Development and Validation of a Prognostic Signature Associated With Tumor Microenvironment Based on Autophagy-Related lncRNA Analysis in Hepatocellular Carcinoma

Objective: The present study aimed to establish a prognostic signature based on the autophagy-related long non-coding RNAs (lncRNAs) analysis in patients with hepatocellular carcinoma (HCC). Methods: Patients with HCC from The Cancer Genome Atlas (TCGA) were taken as the training cohort, and patients from the International Cancer Genome Consortium (ICGC) were treated as the validation cohort. Autophagy-related lncRNAs were obtained via a co-expression network analysis. According to univariate and multivariate analyses, a multigene prognostic signature was constructed in the training cohort. The predictive power of the signature was confirmed in both cohorts. The detailed functions were investigated using functional analysis. The single-sample gene set enrichment analysis (ssGSEA) score was used to evaluate the tumor microenvironment. The expression levels of immunotherapy and targeted therapy targets between the two risk groups were compared. Finally, a nomogram was constructed by integrating clinicopathological parameters with independently predictive value and the risk score. Results: Four autophagy-related lncRNAs were identified to establish a prognostic signature, which separated patients into high- and low-risk groups. Survival analysis showed that patients in the high-risk group had a shorter survival time in both cohorts.
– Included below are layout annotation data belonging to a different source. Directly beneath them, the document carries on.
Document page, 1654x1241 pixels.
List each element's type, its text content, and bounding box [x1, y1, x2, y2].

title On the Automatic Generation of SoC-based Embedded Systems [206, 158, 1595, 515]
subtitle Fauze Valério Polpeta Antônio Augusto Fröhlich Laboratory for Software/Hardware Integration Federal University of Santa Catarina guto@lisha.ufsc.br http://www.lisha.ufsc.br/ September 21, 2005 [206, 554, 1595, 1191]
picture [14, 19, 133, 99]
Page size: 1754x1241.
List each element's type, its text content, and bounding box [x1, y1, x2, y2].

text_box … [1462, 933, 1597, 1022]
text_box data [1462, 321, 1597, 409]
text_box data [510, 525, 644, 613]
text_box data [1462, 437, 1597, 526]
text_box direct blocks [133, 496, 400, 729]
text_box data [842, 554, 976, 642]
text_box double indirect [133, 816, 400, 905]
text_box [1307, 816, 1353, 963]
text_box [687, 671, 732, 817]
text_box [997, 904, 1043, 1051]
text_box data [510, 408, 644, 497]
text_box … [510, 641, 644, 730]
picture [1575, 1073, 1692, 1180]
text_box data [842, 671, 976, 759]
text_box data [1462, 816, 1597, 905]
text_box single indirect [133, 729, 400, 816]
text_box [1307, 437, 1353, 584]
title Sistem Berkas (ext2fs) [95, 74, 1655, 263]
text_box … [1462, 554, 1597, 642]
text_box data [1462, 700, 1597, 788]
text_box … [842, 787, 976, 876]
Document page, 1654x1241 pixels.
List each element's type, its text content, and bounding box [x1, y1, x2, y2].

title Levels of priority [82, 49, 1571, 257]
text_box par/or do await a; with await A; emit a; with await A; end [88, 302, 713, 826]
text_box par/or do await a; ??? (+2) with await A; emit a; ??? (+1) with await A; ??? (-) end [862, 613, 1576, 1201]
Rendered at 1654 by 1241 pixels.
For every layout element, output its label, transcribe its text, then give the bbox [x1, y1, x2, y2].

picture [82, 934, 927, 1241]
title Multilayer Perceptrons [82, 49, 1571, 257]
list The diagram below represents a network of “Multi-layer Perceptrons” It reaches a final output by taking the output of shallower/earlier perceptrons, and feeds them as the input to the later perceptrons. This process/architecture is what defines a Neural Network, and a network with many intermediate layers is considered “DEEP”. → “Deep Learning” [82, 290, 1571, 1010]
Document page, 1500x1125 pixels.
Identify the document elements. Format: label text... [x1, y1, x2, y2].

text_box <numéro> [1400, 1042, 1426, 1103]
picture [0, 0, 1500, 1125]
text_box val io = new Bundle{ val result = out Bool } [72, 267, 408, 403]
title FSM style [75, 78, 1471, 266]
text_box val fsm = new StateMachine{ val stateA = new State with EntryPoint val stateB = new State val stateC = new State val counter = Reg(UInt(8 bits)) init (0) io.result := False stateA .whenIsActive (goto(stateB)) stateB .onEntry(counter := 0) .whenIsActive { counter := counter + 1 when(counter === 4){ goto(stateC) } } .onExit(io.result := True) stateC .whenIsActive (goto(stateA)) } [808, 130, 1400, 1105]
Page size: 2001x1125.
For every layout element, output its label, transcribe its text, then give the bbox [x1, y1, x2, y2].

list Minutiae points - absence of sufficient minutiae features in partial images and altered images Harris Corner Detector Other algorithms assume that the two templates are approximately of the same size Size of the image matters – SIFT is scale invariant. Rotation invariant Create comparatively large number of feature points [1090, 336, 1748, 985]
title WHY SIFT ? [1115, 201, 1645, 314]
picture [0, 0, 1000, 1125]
A time-independent receiver-operating characteristic (ROC) curve and principal component analysis (PCA) confirmed that the prognostic signature had a robust predictive power and reliability in both cohorts. Functional analysis indicated that the expressed genes in the high-risk group are mainly enriched in autophagy- and cancer-related pathways. ssGSEA revealed that the different risk groups were associated with the tumor microenvironment. Moreover, the different risk groups had positive correlations with the expressions of specific mutant genes. Multivariate analysis showed that the risk score also exhibited excellent predictive power irrespective of clinicopathological characteristics in both cohorts. A nomogram was established. The nomogram showed good discrimination, with Harrell's concordance index (C-index) of 0.739 and good calibration. Conclusion: The four autophagy-related lncRNAs could be used as biological biomarkers and therapeutic targets. The prognostic signature and nomogram might aid clinicians in individual treatment optimization and clinical decision-making for patients with HCC.